Cardiac amyloidosis (CA) is characterized by amyloid deposits in the heart leading to various manifestations including heart failure (HF). CA patients often present with severe mitral regurgitation (MR), complicating management in patients. Transcatheter edge-to-edge repair (TEER) offers an interventional option for patients at high surgical risk.

The objective of this study was to assess the safety, efficacy, and clinical outcomes of TEER in patients with CA and severe MR.
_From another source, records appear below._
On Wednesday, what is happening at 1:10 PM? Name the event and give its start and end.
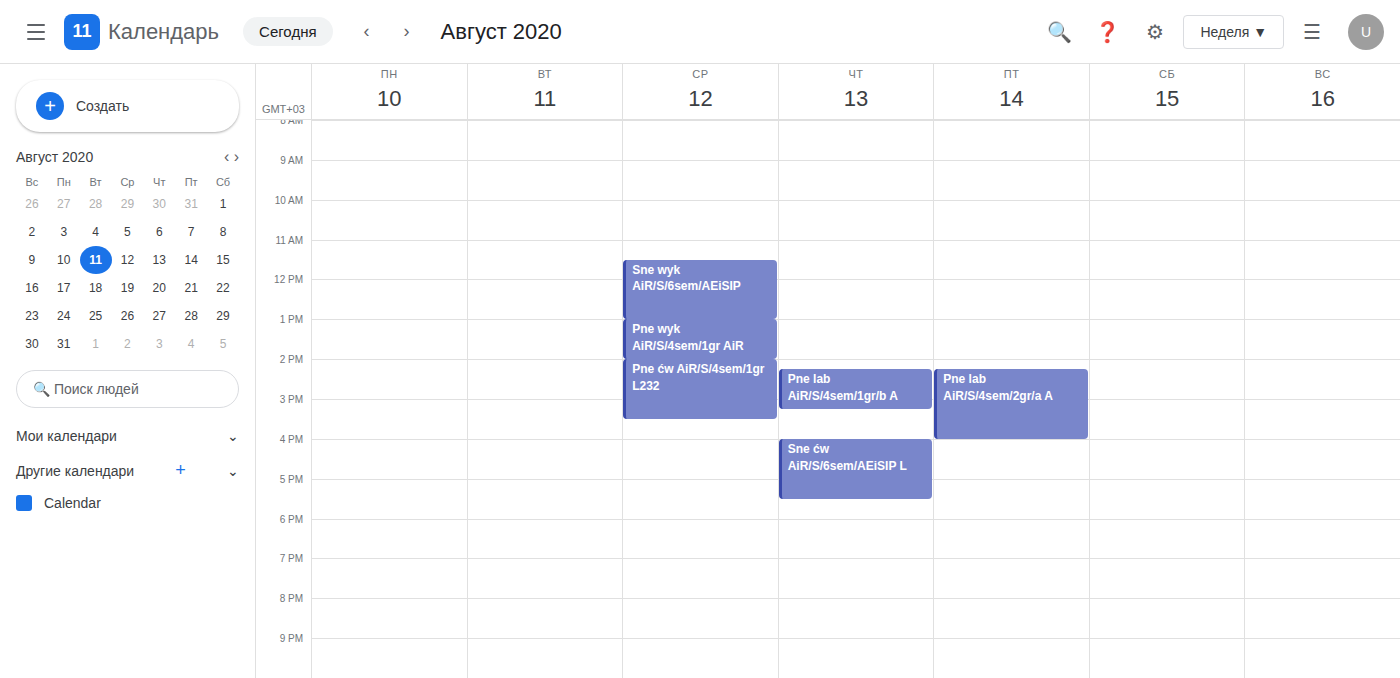
"Pne wyk AiR/S/4sem/1gr AiR", 1:00 PM to 2:00 PMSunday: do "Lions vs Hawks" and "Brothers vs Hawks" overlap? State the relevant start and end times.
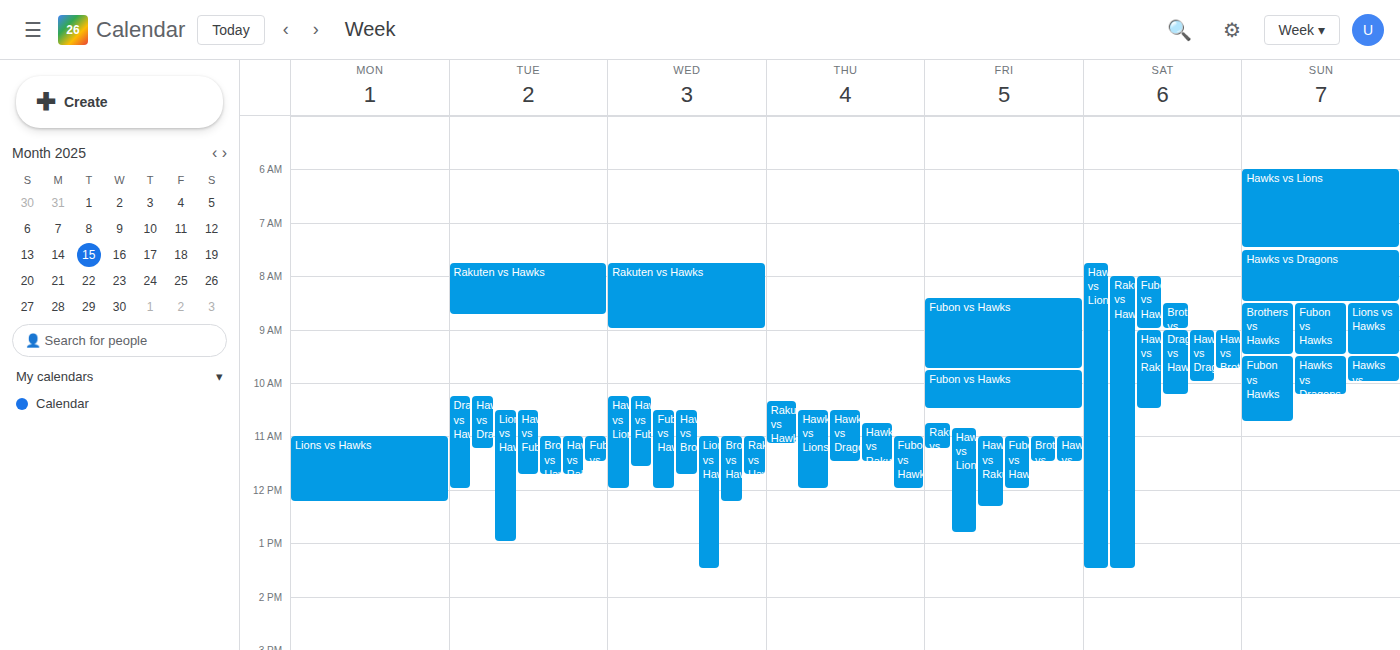
"Brothers vs Hawks" runs 8:30 AM to 9:30 AM, inside "Lions vs Hawks" -- they overlap.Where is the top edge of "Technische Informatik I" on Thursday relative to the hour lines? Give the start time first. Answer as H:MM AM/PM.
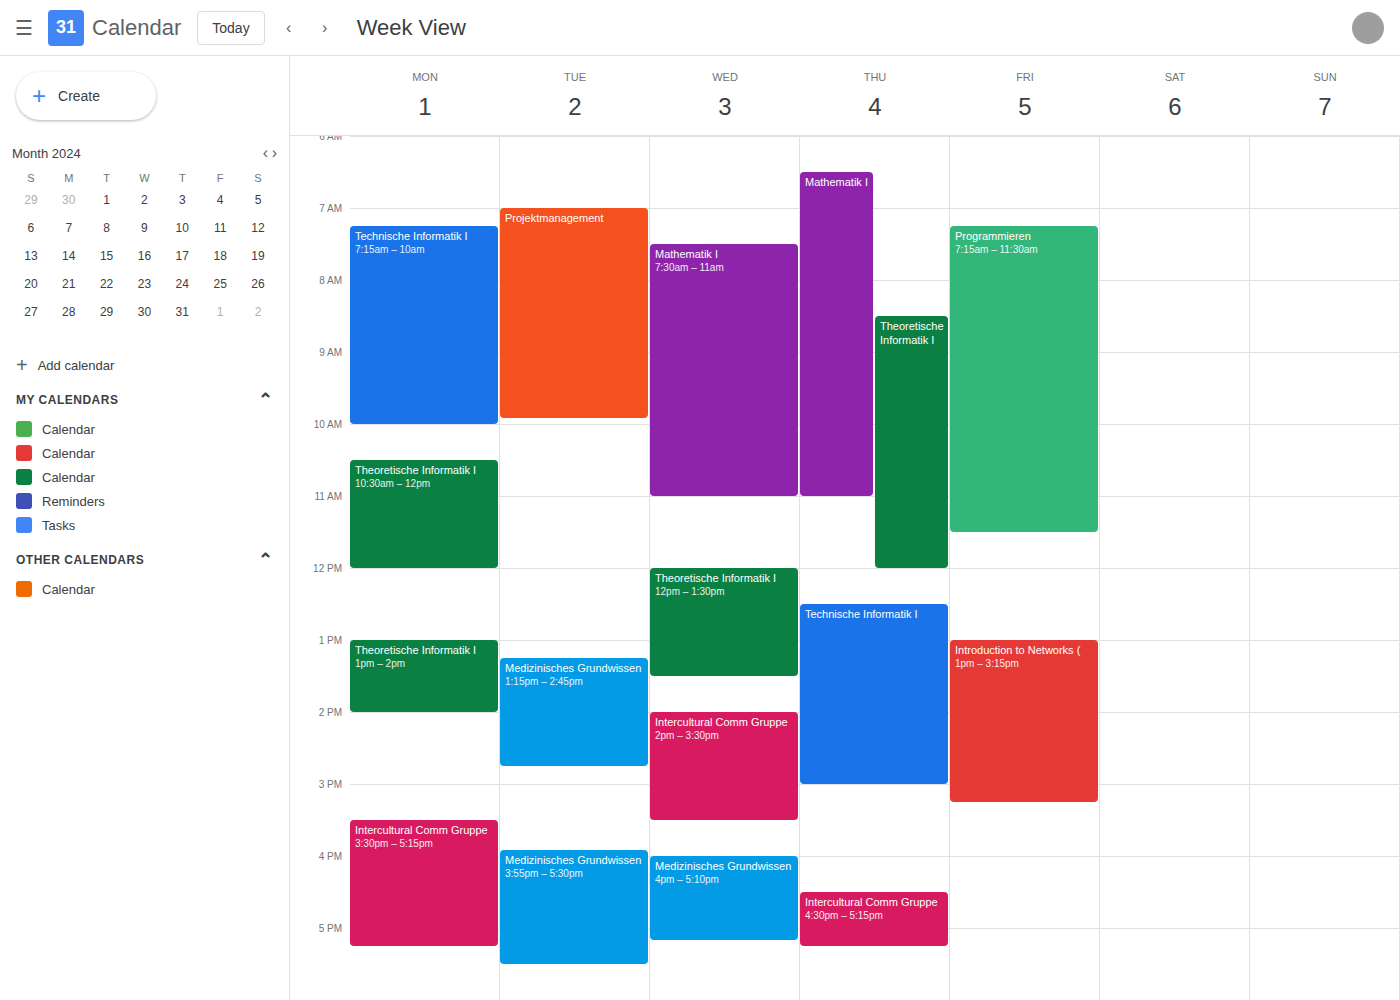
12:30 PM -- halfway between the 12 PM and 1 PM lines.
This retrospective study included 27 patients with CA and 81 matched patients with HF without CA and severe MR who underwent TEER. Outcome parameters included technical success, echocardiographic response, laboratory biomarkers, and clinical symptom burden. Follow-up was performed at a median of 103 days (90-144) and included clinical assessment, echocardiography, and laboratory analysis.

Patients had a median age of 79 (75-83) years with 86.1% male and NYHA functional class ≥III in 85.1% prior to intervention. TEER was successful in 100% in both groups. Symptom burden improved in both groups (NYHA functional class I/II in 50.5% vs 57.8%, CA vs HF). MR was reduced, achieving MR ≤2+ in 100%, with a reduction in regurgitant volume in both groups (P < 0.001). No procedure-related major adverse events were reported with a 100% 30-day survival rate. Scoring for MR anatomical complexity did not show a difference.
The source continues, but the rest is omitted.